[DATA PROVIDED Boundary: Start]
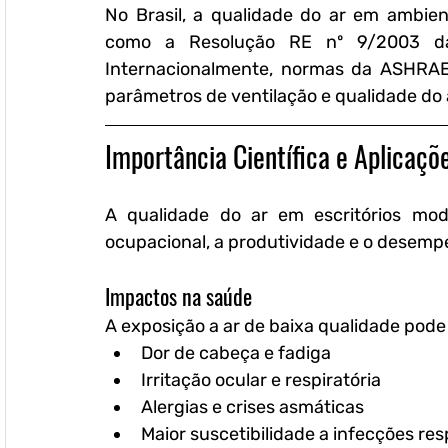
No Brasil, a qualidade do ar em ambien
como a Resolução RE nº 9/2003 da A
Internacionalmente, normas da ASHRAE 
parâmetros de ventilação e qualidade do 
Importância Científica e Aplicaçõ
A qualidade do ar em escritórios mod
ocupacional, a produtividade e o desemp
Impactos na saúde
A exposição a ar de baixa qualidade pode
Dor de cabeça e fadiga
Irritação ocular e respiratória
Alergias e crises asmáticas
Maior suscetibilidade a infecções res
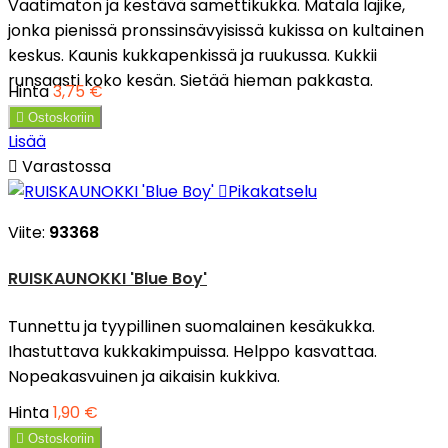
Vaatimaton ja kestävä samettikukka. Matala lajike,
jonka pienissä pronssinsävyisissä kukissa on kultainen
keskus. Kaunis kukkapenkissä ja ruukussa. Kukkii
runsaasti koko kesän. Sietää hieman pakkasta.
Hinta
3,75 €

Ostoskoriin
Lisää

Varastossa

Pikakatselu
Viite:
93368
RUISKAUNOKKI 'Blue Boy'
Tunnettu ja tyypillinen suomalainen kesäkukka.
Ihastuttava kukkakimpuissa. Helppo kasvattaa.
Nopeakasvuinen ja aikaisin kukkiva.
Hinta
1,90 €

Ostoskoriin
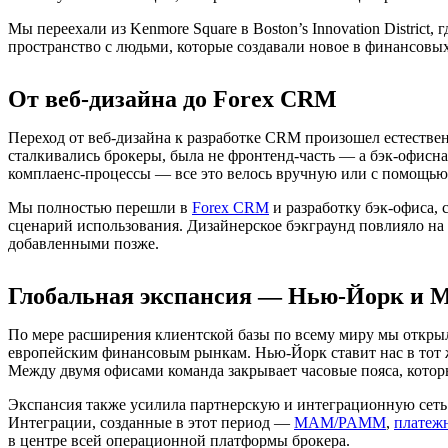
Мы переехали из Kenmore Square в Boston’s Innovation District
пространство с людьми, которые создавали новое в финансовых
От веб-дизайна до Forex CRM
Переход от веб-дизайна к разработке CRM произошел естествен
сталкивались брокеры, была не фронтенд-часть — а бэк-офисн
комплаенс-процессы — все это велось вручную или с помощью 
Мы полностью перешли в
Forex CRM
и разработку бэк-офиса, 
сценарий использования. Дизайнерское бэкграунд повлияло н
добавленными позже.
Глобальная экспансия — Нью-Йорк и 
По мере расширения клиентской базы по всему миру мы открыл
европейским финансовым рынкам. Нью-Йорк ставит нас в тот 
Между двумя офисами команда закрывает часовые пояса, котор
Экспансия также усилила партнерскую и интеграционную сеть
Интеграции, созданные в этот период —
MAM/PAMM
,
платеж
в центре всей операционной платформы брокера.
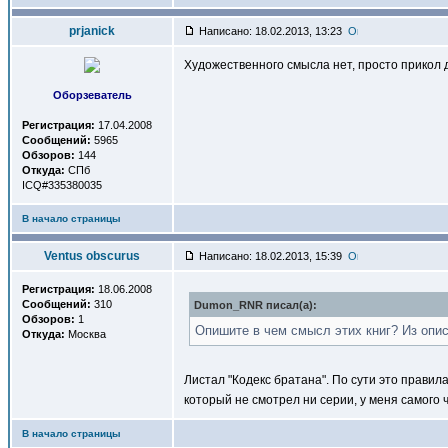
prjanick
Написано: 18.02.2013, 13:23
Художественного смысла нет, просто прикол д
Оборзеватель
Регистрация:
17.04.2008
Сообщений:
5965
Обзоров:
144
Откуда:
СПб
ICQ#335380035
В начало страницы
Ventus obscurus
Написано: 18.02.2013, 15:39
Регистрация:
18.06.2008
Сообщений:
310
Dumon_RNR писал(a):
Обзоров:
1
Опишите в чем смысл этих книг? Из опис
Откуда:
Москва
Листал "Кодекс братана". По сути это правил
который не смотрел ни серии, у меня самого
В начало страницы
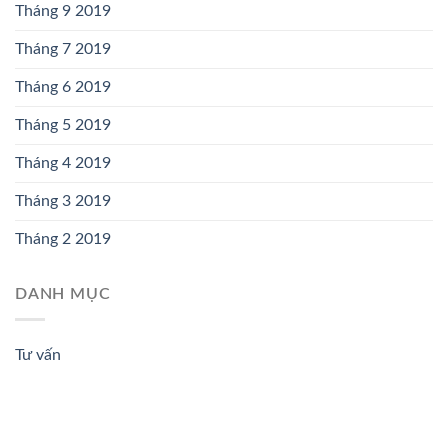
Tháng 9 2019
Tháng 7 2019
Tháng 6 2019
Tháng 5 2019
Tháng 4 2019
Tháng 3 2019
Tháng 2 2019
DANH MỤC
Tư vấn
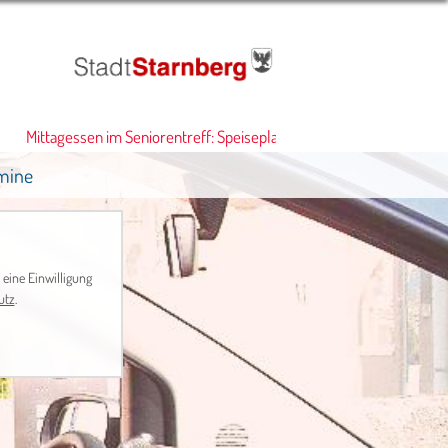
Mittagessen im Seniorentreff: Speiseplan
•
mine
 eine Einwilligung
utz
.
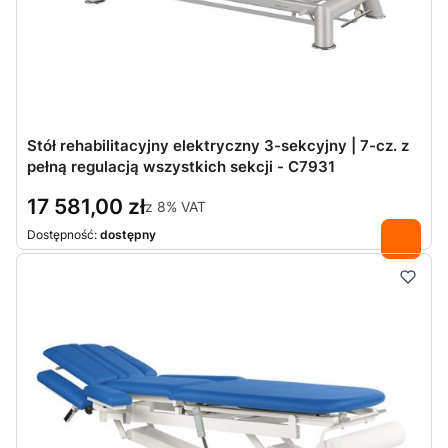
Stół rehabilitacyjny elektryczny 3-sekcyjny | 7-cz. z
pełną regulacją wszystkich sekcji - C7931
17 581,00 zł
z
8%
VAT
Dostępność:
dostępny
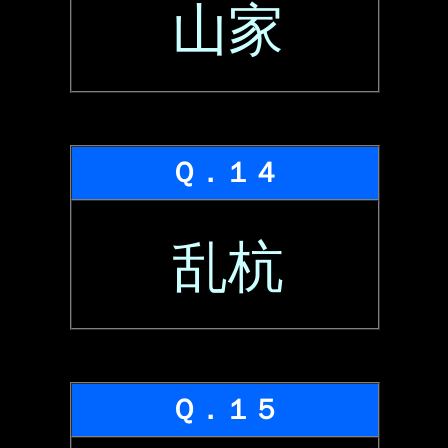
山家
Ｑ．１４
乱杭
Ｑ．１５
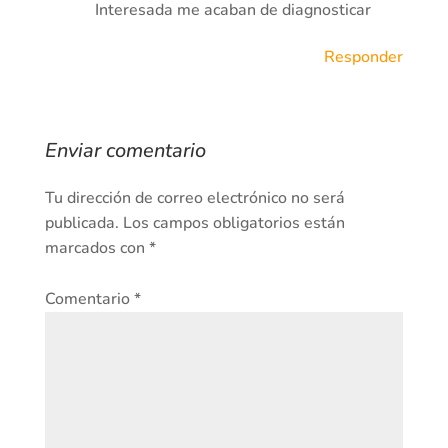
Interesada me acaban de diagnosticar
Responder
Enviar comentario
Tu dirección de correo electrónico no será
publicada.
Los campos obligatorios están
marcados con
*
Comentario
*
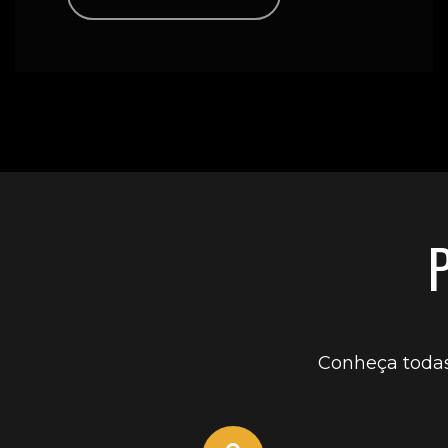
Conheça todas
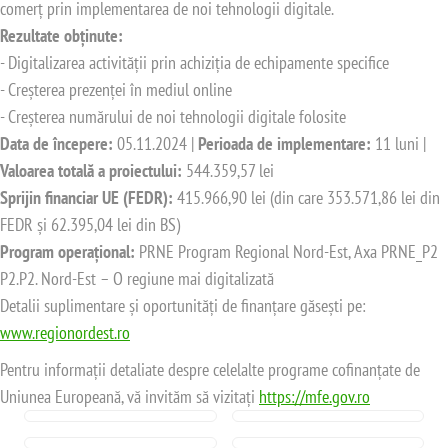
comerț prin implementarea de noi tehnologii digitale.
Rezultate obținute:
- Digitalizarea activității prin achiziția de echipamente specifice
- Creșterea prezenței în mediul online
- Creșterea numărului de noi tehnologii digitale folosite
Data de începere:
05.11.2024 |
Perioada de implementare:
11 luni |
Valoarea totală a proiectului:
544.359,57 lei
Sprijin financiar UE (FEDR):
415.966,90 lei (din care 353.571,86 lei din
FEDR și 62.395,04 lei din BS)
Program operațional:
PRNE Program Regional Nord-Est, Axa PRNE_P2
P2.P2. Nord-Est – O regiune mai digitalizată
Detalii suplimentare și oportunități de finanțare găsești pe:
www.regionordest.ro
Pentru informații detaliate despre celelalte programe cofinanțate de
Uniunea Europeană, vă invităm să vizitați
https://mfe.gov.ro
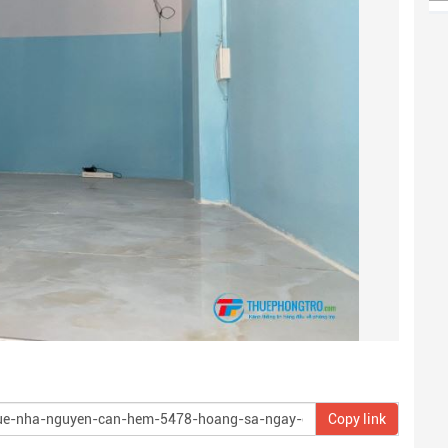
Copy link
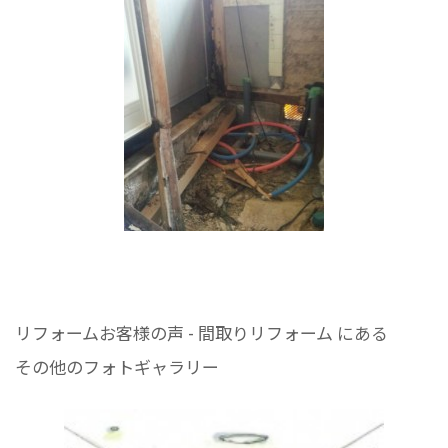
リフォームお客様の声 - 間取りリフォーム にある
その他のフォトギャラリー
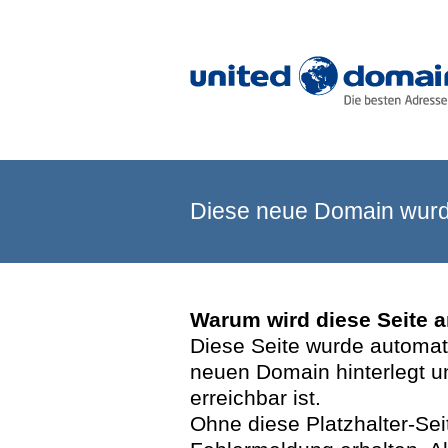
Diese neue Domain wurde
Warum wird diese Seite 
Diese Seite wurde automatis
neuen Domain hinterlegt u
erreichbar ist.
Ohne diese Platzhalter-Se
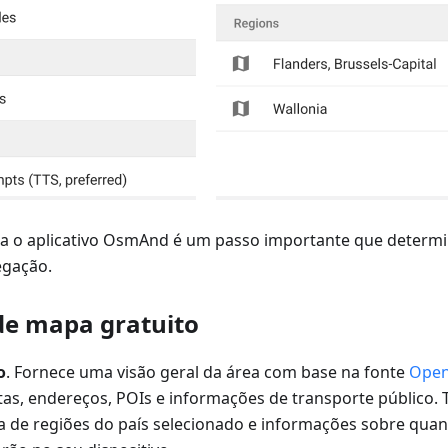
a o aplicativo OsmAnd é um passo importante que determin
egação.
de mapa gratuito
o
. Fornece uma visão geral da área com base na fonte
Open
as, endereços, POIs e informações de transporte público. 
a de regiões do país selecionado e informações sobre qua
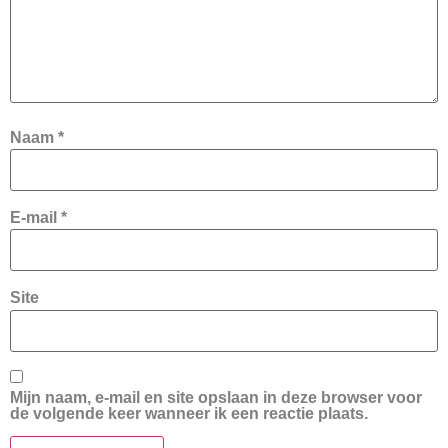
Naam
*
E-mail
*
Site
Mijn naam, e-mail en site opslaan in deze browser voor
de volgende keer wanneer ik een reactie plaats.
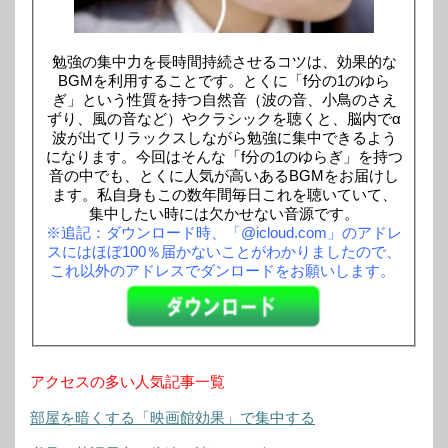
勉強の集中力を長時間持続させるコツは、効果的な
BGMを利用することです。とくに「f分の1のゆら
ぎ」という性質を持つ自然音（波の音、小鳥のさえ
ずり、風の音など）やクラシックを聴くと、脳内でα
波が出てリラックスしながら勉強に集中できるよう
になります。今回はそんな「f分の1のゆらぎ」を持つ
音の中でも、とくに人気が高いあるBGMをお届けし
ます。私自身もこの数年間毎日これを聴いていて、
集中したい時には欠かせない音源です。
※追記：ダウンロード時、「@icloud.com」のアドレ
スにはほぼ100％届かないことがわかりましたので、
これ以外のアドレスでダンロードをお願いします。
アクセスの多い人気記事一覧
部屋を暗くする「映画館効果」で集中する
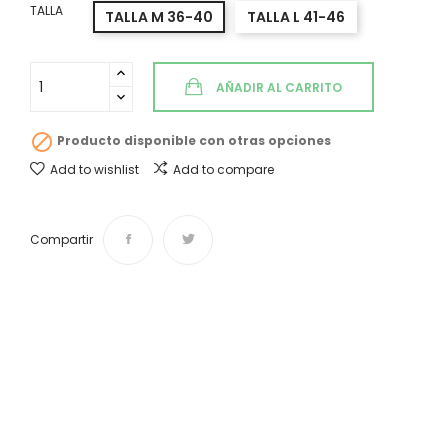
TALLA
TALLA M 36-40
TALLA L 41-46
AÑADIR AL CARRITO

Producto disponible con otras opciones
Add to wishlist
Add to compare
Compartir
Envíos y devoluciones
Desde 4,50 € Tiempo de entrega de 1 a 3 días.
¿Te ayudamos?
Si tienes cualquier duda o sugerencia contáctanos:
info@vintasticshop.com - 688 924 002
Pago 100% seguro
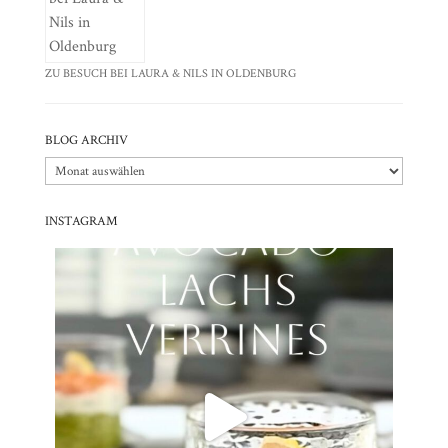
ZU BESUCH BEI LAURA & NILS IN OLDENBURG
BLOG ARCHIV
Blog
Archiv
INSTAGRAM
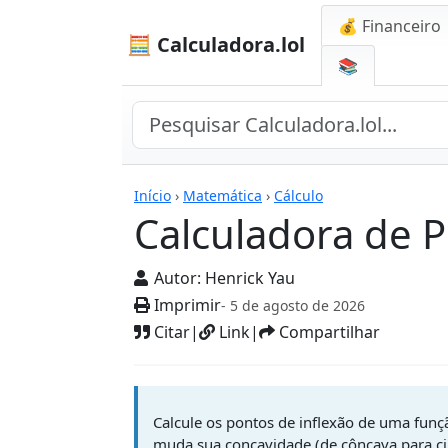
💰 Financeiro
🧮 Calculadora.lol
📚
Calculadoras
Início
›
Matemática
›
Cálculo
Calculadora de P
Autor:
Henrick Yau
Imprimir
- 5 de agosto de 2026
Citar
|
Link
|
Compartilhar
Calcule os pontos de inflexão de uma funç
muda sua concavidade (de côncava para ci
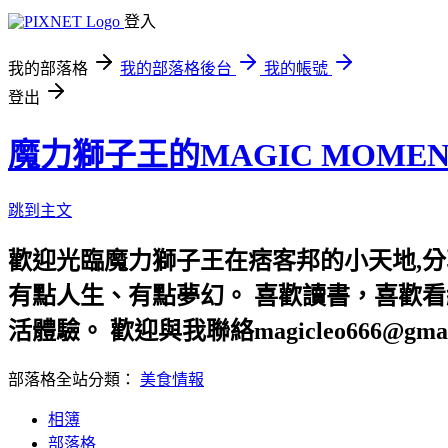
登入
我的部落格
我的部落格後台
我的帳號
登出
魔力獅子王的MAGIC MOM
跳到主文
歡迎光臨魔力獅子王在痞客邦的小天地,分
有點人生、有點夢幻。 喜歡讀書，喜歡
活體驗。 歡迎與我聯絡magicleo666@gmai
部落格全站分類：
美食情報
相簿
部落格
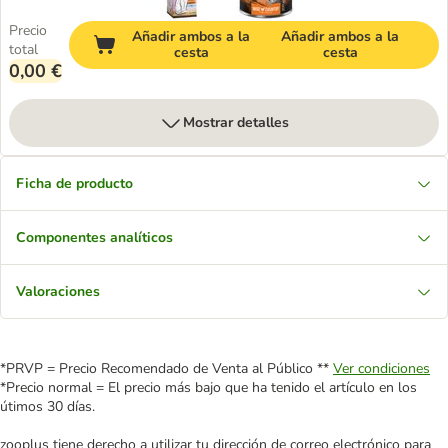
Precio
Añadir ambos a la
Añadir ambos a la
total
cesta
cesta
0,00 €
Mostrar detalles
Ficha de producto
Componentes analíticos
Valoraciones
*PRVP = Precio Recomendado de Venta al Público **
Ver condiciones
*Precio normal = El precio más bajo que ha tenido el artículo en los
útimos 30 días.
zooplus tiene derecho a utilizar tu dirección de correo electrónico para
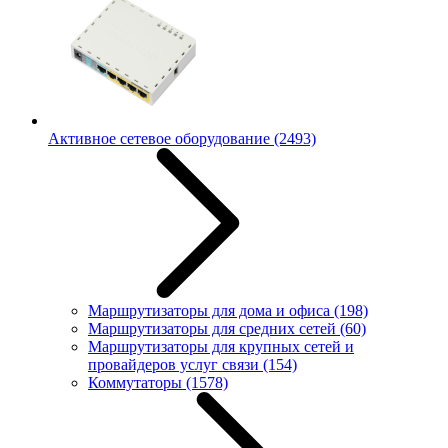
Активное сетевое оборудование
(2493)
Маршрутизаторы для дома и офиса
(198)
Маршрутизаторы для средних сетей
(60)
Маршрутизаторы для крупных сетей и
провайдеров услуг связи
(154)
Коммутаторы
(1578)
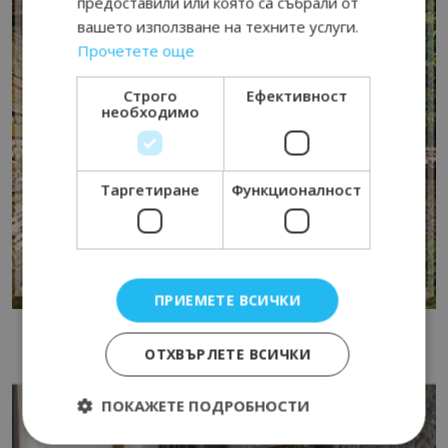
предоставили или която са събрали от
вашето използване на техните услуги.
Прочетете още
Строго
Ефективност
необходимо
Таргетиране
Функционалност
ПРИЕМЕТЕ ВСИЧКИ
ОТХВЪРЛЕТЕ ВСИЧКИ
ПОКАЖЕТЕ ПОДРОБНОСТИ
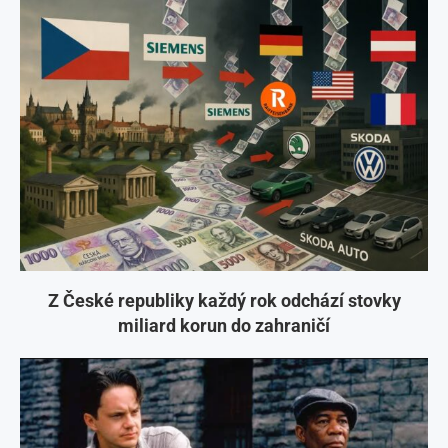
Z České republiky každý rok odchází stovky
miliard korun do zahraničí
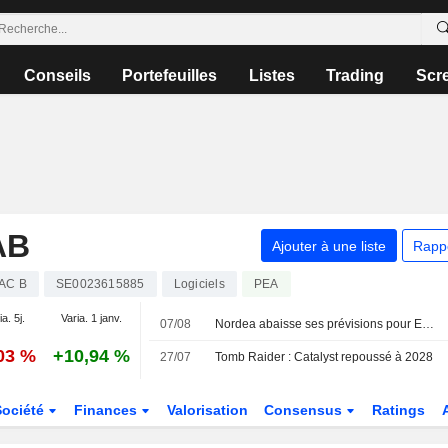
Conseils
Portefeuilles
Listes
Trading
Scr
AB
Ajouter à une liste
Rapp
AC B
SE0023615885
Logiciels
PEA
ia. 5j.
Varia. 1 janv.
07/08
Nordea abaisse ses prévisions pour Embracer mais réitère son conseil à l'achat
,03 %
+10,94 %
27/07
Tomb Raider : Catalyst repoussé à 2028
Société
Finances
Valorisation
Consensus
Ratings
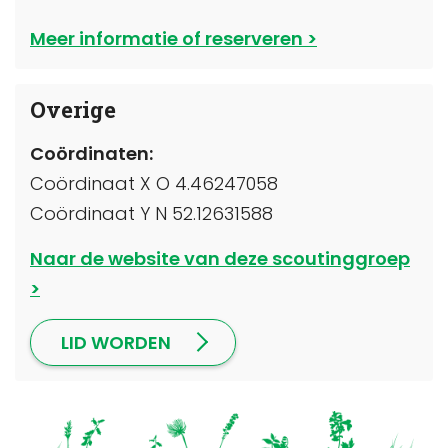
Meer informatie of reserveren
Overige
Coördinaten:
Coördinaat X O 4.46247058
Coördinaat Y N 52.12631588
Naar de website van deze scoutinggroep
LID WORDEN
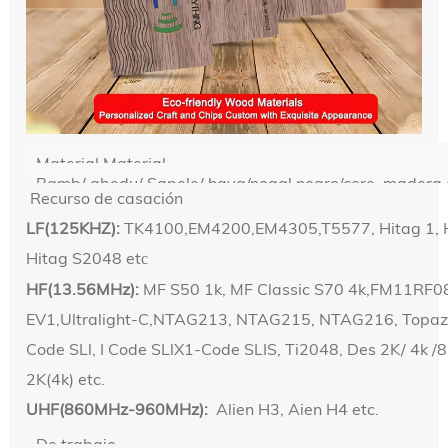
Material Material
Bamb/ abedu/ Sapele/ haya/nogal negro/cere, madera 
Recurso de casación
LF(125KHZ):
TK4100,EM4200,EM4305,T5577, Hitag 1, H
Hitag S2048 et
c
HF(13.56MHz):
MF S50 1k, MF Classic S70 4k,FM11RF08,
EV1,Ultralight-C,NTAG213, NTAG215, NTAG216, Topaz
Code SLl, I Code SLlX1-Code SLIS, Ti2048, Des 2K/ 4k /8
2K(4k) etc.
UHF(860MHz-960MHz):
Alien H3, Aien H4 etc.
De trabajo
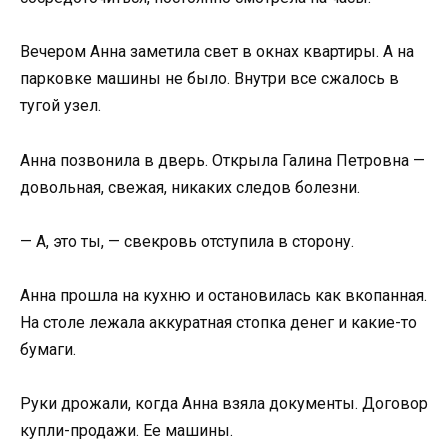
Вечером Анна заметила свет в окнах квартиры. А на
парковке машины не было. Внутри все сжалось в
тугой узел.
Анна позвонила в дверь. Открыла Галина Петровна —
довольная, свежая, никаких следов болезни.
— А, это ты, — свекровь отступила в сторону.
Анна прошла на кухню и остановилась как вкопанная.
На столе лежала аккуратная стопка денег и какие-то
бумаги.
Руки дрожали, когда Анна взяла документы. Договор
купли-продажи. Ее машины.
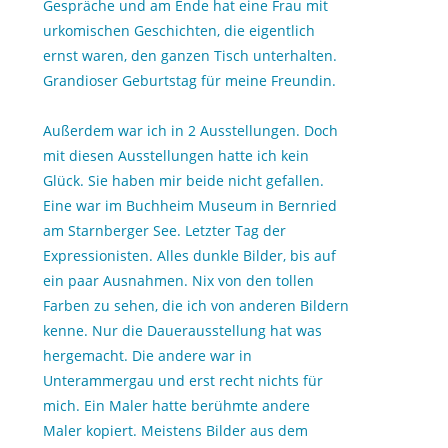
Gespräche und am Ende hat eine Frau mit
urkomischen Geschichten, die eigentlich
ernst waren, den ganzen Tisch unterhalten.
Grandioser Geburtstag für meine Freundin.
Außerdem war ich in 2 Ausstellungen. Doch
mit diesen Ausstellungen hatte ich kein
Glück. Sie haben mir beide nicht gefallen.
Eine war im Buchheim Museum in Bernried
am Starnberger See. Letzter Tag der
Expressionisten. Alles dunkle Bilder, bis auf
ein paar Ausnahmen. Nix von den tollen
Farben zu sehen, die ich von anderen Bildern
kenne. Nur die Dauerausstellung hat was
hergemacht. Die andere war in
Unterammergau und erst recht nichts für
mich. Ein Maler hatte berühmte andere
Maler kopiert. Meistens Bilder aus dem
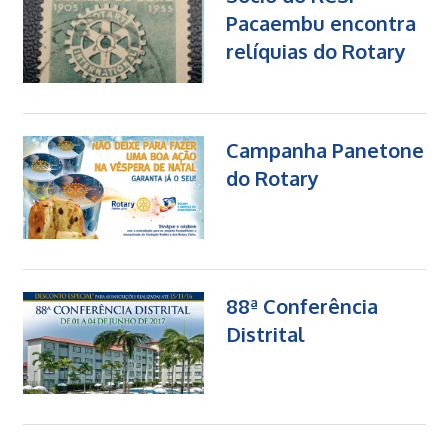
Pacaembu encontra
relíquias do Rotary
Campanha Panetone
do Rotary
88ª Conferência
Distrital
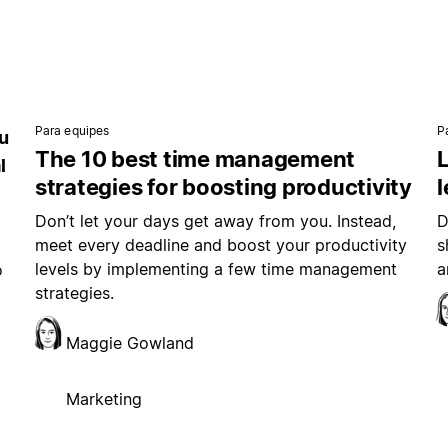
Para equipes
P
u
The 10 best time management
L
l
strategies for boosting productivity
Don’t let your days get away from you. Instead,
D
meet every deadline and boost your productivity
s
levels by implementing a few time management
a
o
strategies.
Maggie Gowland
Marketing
[DATA PROVIDED Boundary: End]
ABOUT THIS TASK => Please filter the data above and copy out each line that contains the word "tehnologii".

RESPONSE =>
comerț prin implementarea de noi tehnologii digitale.
- Creșterea numărului de noi tehnologii digitale folosite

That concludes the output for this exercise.